Start of PROVIDED DATA
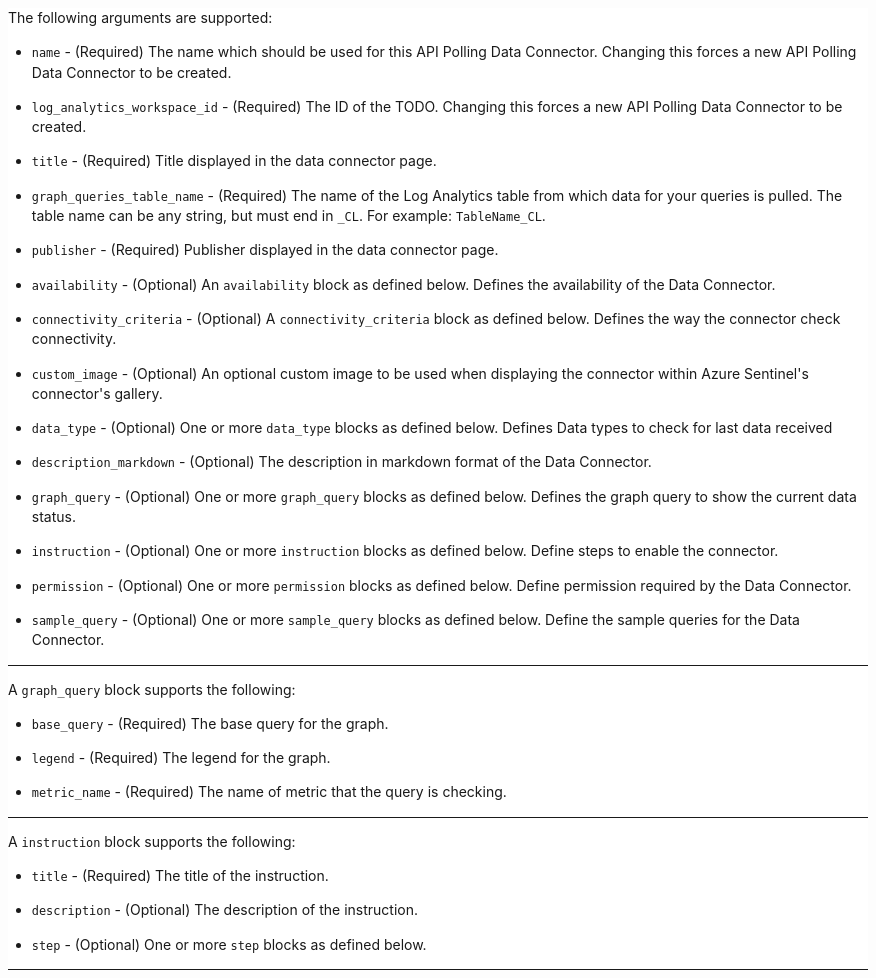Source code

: The following arguments are supported:

* `name` - (Required) The name which should be used for this API Polling Data Connector. Changing this forces a new API Polling Data Connector to be created.

* `log_analytics_workspace_id` - (Required) The ID of the TODO. Changing this forces a new API Polling Data Connector to be created.

* `title` - (Required) Title displayed in the data connector page.

* `graph_queries_table_name` - (Required) The name of the Log Analytics table from which data for your queries is pulled. The table name can be any string, but must end in `_CL`. For example: `TableName_CL`.

* `publisher` - (Required) Publisher displayed in the data connector page.

* `availability` - (Optional) An `availability` block as defined below. Defines the availability of the Data Connector.

* `connectivity_criteria` - (Optional) A `connectivity_criteria` block as defined below. Defines the way the connector check connectivity.

* `custom_image` - (Optional) An optional custom image to be used when displaying the connector within Azure Sentinel's connector's gallery.

* `data_type` - (Optional) One or more `data_type` blocks as defined below. Defines Data types to check for last data received

* `description_markdown` - (Optional) The description in markdown format of the Data Connector.

* `graph_query` - (Optional) One or more `graph_query` blocks as defined below. Defines the graph query to show the current data status.

* `instruction` - (Optional) One or more `instruction` blocks as defined below. Define steps to enable the connector.

* `permission` - (Optional) One or more `permission` blocks as defined below. Define permission required by the Data Connector.

* `sample_query` - (Optional) One or more `sample_query` blocks as defined below. Define the sample queries for the Data Connector.

---

A `graph_query` block supports the following:

* `base_query` - (Required) The base query for the graph.

* `legend` - (Required) The legend for the graph.

* `metric_name` - (Required) The name of metric that the query is checking.

---

A `instruction` block supports the following:

* `title` - (Required) The title of the instruction.

* `description` - (Optional) The description of the instruction.

* `step` - (Optional) One or more `step` blocks as defined below.

---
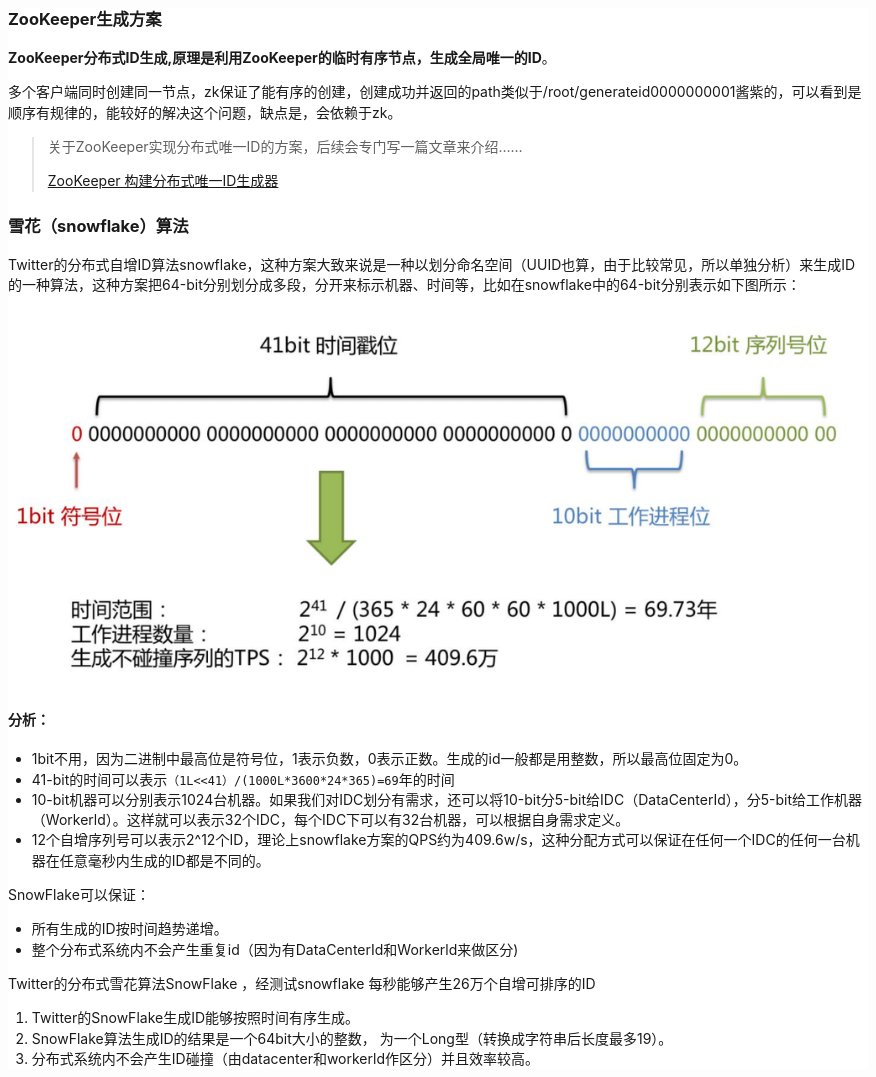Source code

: ### ZooKeeper生成方案

**ZooKeeper分布式ID生成,原理是利用ZooKeeper的临时有序节点，生成全局唯一的ID**。

多个客户端同时创建同一节点，zk保证了能有序的创建，创建成功并返回的path类似于/root/generateid0000000001酱紫的，可以看到是顺序有规律的，能较好的解决这个问题，缺点是，会依赖于zk。

> 关于ZooKeeper实现分布式唯一ID的方案，后续会专门写一篇文章来介绍……
>
> [ZooKeeper 构建分布式唯一ID生成器](https://duktig.cn/archives/90/)

### 雪花（snowflake）算法

Twitter的分布式自增ID算法snowflake，这种方案大致来说是一种以划分命名空间（UUID也算，由于比较常见，所以单独分析）来生成ID的一种算法，这种方案把64-bit分别划分成多段，分开来标示机器、时间等，比如在snowflake中的64-bit分别表示如下图所示：

![雪花算法](images/%E5%88%86%E5%B8%83%E5%BC%8FID%E6%96%B9%E6%A1%88/20210820154238.png)

#### **分析：**

- 1bit不用，因为二进制中最高位是符号位，1表示负数，0表示正数。生成的id一般都是用整数，所以最高位固定为0。
- 41-bit的时间可以表示`（1L<<41）/(1000L*3600*24*365)=69`年的时间
- 10-bit机器可以分别表示1024台机器。如果我们对IDC划分有需求，还可以将10-bit分5-bit给IDC（DataCenterId），分5-bit给工作机器（Workerld）。这样就可以表示32个IDC，每个IDC下可以有32台机器，可以根据自身需求定义。
- 12个自增序列号可以表示2^12个ID，理论上snowflake方案的QPS约为409.6w/s，这种分配方式可以保证在任何一个IDC的任何一台机器在任意毫秒内生成的ID都是不同的。

SnowFlake可以保证：

- 所有生成的ID按时间趋势递增。
- 整个分布式系统内不会产生重复id（因为有DataCenterId和Workerld来做区分)

Twitter的分布式雪花算法SnowFlake ，经测试snowflake 每秒能够产生26万个自增可排序的ID

1. Twitter的SnowFlake生成ID能够按照时间有序生成。
2. SnowFlake算法生成ID的结果是一个64bit大小的整数， 为一个Long型（转换成字符串后长度最多19）。
3. 分布式系统内不会产生ID碰撞（由datacenter和workerld作区分）并且效率较高。
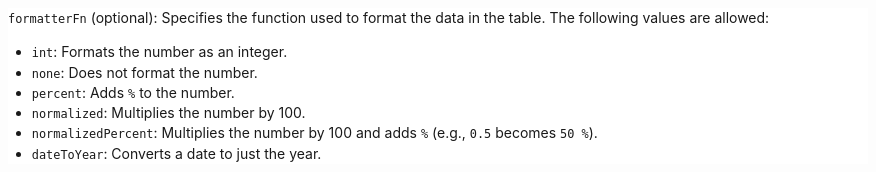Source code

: `formatterFn` (optional): Specifies the function used to format the data in the table. The following values are allowed:

- `int`: Formats the number as an integer.
- `none`: Does not format the number.
- `percent`: Adds `%` to the number.
- `normalized`: Multiplies the number by 100.
- `normalizedPercent`: Multiplies the number by 100 and adds `%` (e.g., `0.5` becomes `50 %`).
- `dateToYear`: Converts a date to just the year.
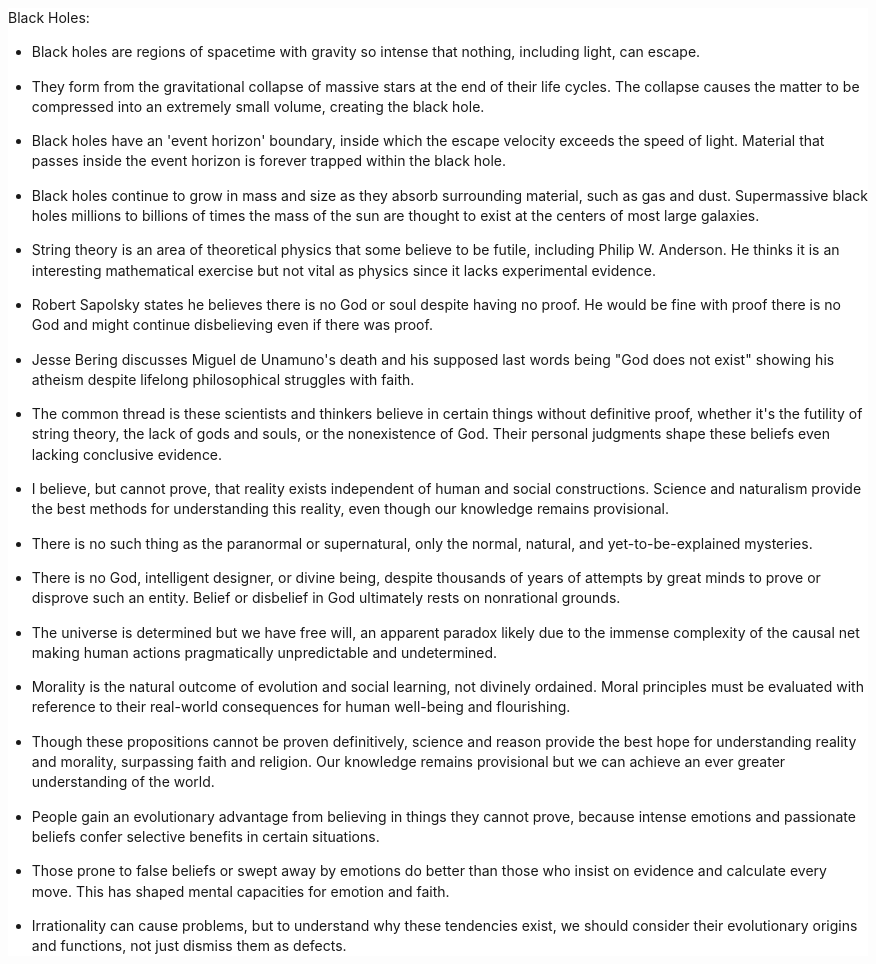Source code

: Black Holes:
- Black holes are regions of spacetime with gravity so intense that nothing, including light, can escape. 
- They form from the gravitational collapse of massive stars at the end of their life cycles. The collapse causes the matter to be compressed into an extremely small volume, creating the black hole.
- Black holes have an 'event horizon' boundary, inside which the escape velocity exceeds the speed of light. Material that passes inside the event horizon is forever trapped within the black hole. 
- Black holes continue to grow in mass and size as they absorb surrounding material, such as gas and dust. Supermassive black holes millions to billions of times the mass of the sun are thought to exist at the centers of most large galaxies.

 

- String theory is an area of theoretical physics that some believe to be futile, including Philip W. Anderson. He thinks it is an interesting mathematical exercise but not vital as physics since it lacks experimental evidence. 

- Robert Sapolsky states he believes there is no God or soul despite having no proof. He would be fine with proof there is no God and might continue disbelieving even if there was proof. 

- Jesse Bering discusses Miguel de Unamuno's death and his supposed last words being "God does not exist" showing his atheism despite lifelong philosophical struggles with faith. 

- The common thread is these scientists and thinkers believe in certain things without definitive proof, whether it's the futility of string theory, the lack of gods and souls, or the nonexistence of God. Their personal judgments shape these beliefs even lacking conclusive evidence.

 

- I believe, but cannot prove, that reality exists independent of human and social constructions. Science and naturalism provide the best methods for understanding this reality, even though our knowledge remains provisional. 

- There is no such thing as the paranormal or supernatural, only the normal, natural, and yet-to-be-explained mysteries. 

- There is no God, intelligent designer, or divine being, despite thousands of years of attempts by great minds to prove or disprove such an entity. Belief or disbelief in God ultimately rests on nonrational grounds.

- The universe is determined but we have free will, an apparent paradox likely due to the immense complexity of the causal net making human actions pragmatically unpredictable and undetermined. 

- Morality is the natural outcome of evolution and social learning, not divinely ordained. Moral principles must be evaluated with reference to their real-world consequences for human well-being and flourishing.

- Though these propositions cannot be proven definitively, science and reason provide the best hope for understanding reality and morality, surpassing faith and religion. Our knowledge remains provisional but we can achieve an ever greater understanding of the world.

 

- People gain an evolutionary advantage from believing in things they cannot prove, because intense emotions and passionate beliefs confer selective benefits in certain situations. 

- Those prone to false beliefs or swept away by emotions do better than those who insist on evidence and calculate every move. This has shaped mental capacities for emotion and faith. 

- Irrationality can cause problems, but to understand why these tendencies exist, we should consider their evolutionary origins and functions, not just dismiss them as defects. 

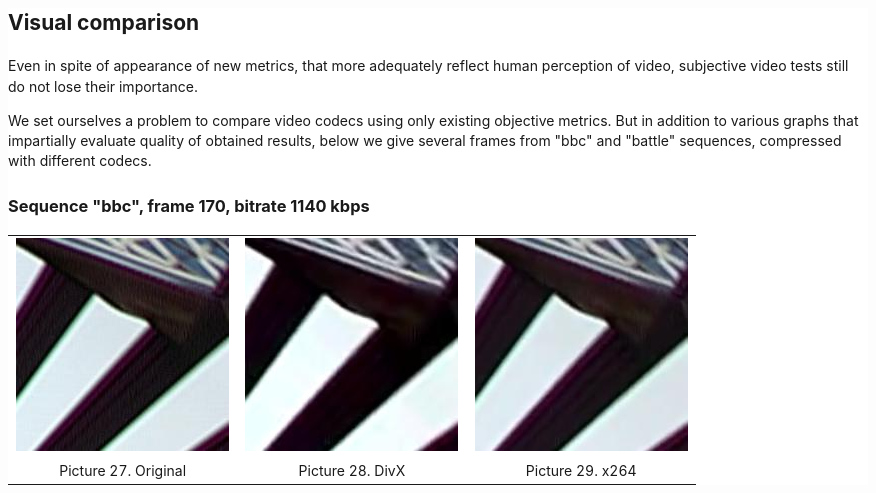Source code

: ## Visual comparison

Even in spite of appearance of new metrics, that more adequately reflect human perception of video, subjective video tests still do not lose their importance.

We set ourselves a problem to compare video codecs using only existing objective metrics. But in addition to various graphs that impartially evaluate quality of obtained results, below we give several frames from "bbc" and "battle" sequences, compressed with different codecs.

### Sequence "bbc", frame 170, bitrate 1140 kbps

<div class="center" style="text-align: center;">
<table>
<colgroup>
<col style="width: 33%" />
<col style="width: 33%" />
<col style="width: 33%" />
</colgroup>
<tbody>
<tr class="odd" style="vertical-align: top;">
<td><img src="/assets/img/codecs/mpeg4-avc-h264-2005-part4/image054.jpg"/></td>
<td><img src="/assets/img/codecs/mpeg4-avc-h264-2005-part4/image056.jpg"/></td>
<td><img src="/assets/img/codecs/mpeg4-avc-h264-2005-part4/image058.jpg"/></td>
</tr>
<tr class="even" style="vertical-align: top;">
<td>Picture 27. Original</td>
<td>Picture 28. DivX</td>
<td>Picture 29. x264</td>
</tr>
<tr class="odd" style="vertical-align: top;">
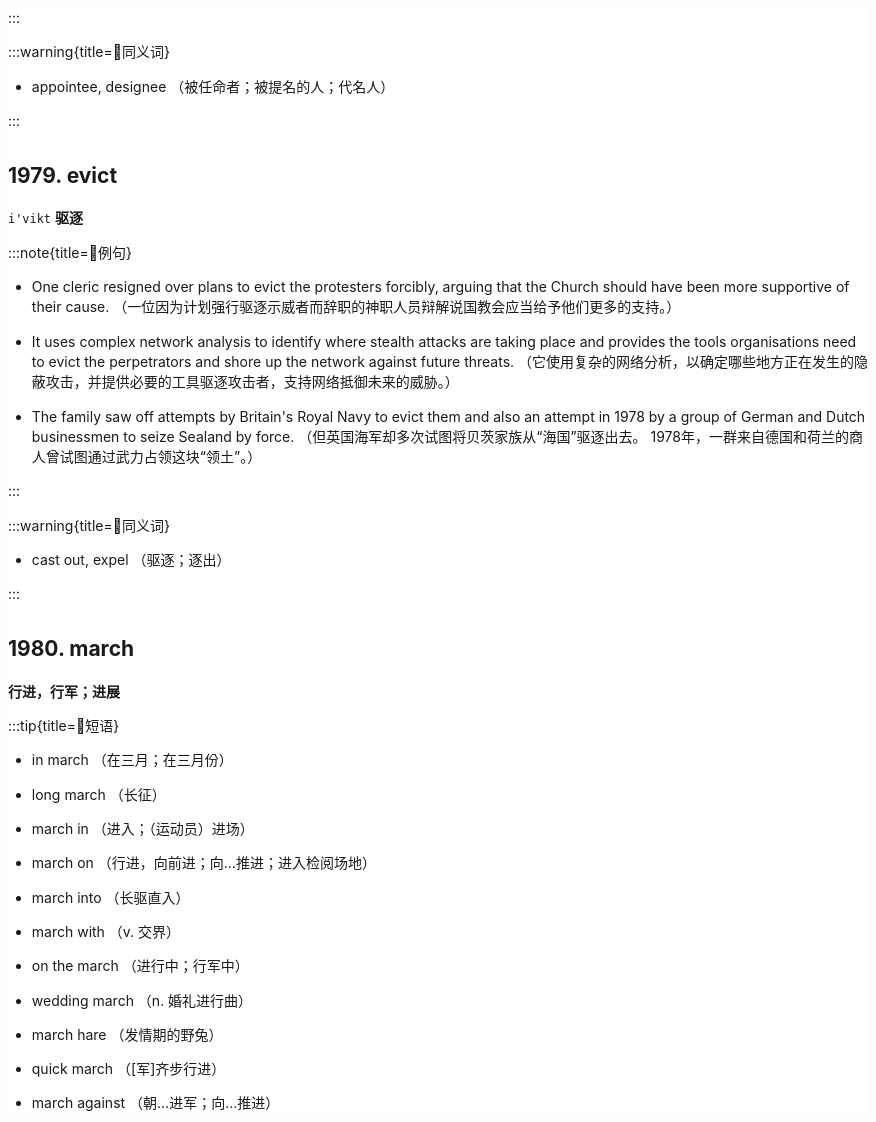 :::

:::warning{title=🤔同义词}

- appointee, designee （被任命者；被提名的人；代名人）

:::


## 1979. evict

`i'vikt`  **驱逐**

:::note{title=🎤例句}

- One cleric resigned over plans to evict the protesters forcibly, arguing that the Church should have been more supportive of their cause. （一位因为计划强行驱逐示威者而辞职的神职人员辩解说国教会应当给予他们更多的支持。）

- It uses complex network analysis to identify where stealth attacks are taking place and provides the tools organisations need to evict the perpetrators and shore up the network against future threats. （它使用复杂的网络分析，以确定哪些地方正在发生的隐蔽攻击，并提供必要的工具驱逐攻击者，支持网络抵御未来的威胁。）

- The family saw off attempts by Britain's Royal Navy to evict them and also an attempt in 1978 by a group of German and Dutch businessmen to seize Sealand by force. （但英国海军却多次试图将贝茨家族从“海国”驱逐出去。 1978年，一群来自德国和荷兰的商人曾试图通过武力占领这块“领土”。）

:::

:::warning{title=🤔同义词}

- cast out, expel （驱逐；逐出）

:::


## 1980. march

**行进，行军；进展**

:::tip{title=🤩短语}

- in march （在三月；在三月份）

- long march （长征）

- march in （进入；（运动员）进场）

- march on （行进，向前进；向…推进；进入检阅场地）

- march into （长驱直入）

- march with （v. 交界）

- on the march （进行中；行军中）

- wedding march （n. 婚礼进行曲）

- march hare （发情期的野兔）

- quick march （[军]齐步行进）

- march against （朝…进军；向…推进）
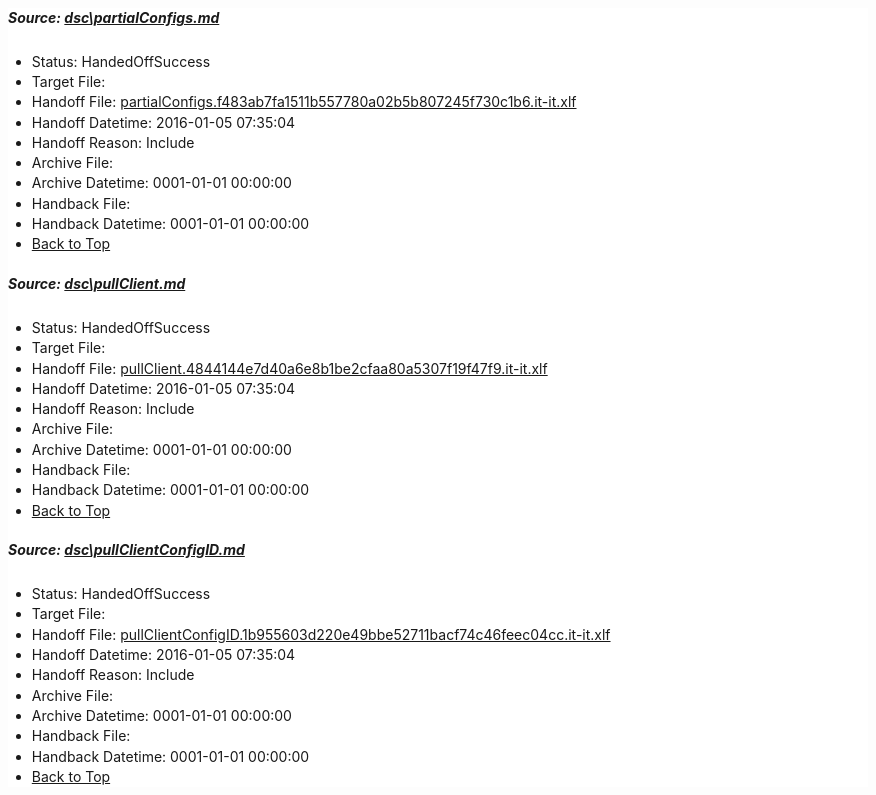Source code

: ##### <a name='3f1843e8a1335617c562084ce69fc82ae7c2c69441'></a> Source: [dsc\partialConfigs.md](https://github.com/OpenLocalizationOrg/PowerShell-Docs/blob/accdf18815dbb189bc109a6833487479fe8435eb/dsc/partialConfigs.md)
* Status: HandedOffSuccess
* Target File: 
* Handoff File: [partialConfigs.f483ab7fa1511b557780a02b5b807245f730c1b6.it-it.xlf](https://github.com/OpenLocalizationOrg/olhandoff/blob/0876ed606a746e274e0eefdb6150ed0d4fa0e8fb/ol-handoff/OpenLocalizationOrg/PowerShell-Docs.it-it/live/partialConfigs.f483ab7fa1511b557780a02b5b807245f730c1b6.it-it.xlf)
* Handoff Datetime: 2016-01-05 07:35:04
* Handoff Reason: Include
* Archive File: 
* Archive Datetime: 0001-01-01 00:00:00
* Handback File: 
* Handback Datetime: 0001-01-01 00:00:00
* [Back to Top](#report-top)

##### <a name='4cb0a0836e56ca31f9e101be81e1427493cbbcd542'></a> Source: [dsc\pullClient.md](https://github.com/OpenLocalizationOrg/PowerShell-Docs/blob/accdf18815dbb189bc109a6833487479fe8435eb/dsc/pullClient.md)
* Status: HandedOffSuccess
* Target File: 
* Handoff File: [pullClient.4844144e7d40a6e8b1be2cfaa80a5307f19f47f9.it-it.xlf](https://github.com/OpenLocalizationOrg/olhandoff/blob/0876ed606a746e274e0eefdb6150ed0d4fa0e8fb/ol-handoff/OpenLocalizationOrg/PowerShell-Docs.it-it/live/pullClient.4844144e7d40a6e8b1be2cfaa80a5307f19f47f9.it-it.xlf)
* Handoff Datetime: 2016-01-05 07:35:04
* Handoff Reason: Include
* Archive File: 
* Archive Datetime: 0001-01-01 00:00:00
* Handback File: 
* Handback Datetime: 0001-01-01 00:00:00
* [Back to Top](#report-top)

##### <a name='54bb78b313c4f0c721862910496c5154ed5444ef43'></a> Source: [dsc\pullClientConfigID.md](https://github.com/OpenLocalizationOrg/PowerShell-Docs/blob/accdf18815dbb189bc109a6833487479fe8435eb/dsc/pullClientConfigID.md)
* Status: HandedOffSuccess
* Target File: 
* Handoff File: [pullClientConfigID.1b955603d220e49bbe52711bacf74c46feec04cc.it-it.xlf](https://github.com/OpenLocalizationOrg/olhandoff/blob/0876ed606a746e274e0eefdb6150ed0d4fa0e8fb/ol-handoff/OpenLocalizationOrg/PowerShell-Docs.it-it/live/pullClientConfigID.1b955603d220e49bbe52711bacf74c46feec04cc.it-it.xlf)
* Handoff Datetime: 2016-01-05 07:35:04
* Handoff Reason: Include
* Archive File: 
* Archive Datetime: 0001-01-01 00:00:00
* Handback File: 
* Handback Datetime: 0001-01-01 00:00:00
* [Back to Top](#report-top)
End of PROVIDED DATA
Only lines containing the string "video" are needed. Pull each of them out of the records above.

[RESPONSE TO THIS TASK]
Even in spite of appearance of new metrics, that more adequately reflect human perception of video, subjective video tests still do not lose their importance.
We set ourselves a problem to compare video codecs using only existing objective metrics. But in addition to various graphs that impartially evaluate quality of obtained results, below we give several frames from "bbc" and "battle" sequences, compressed with different codecs.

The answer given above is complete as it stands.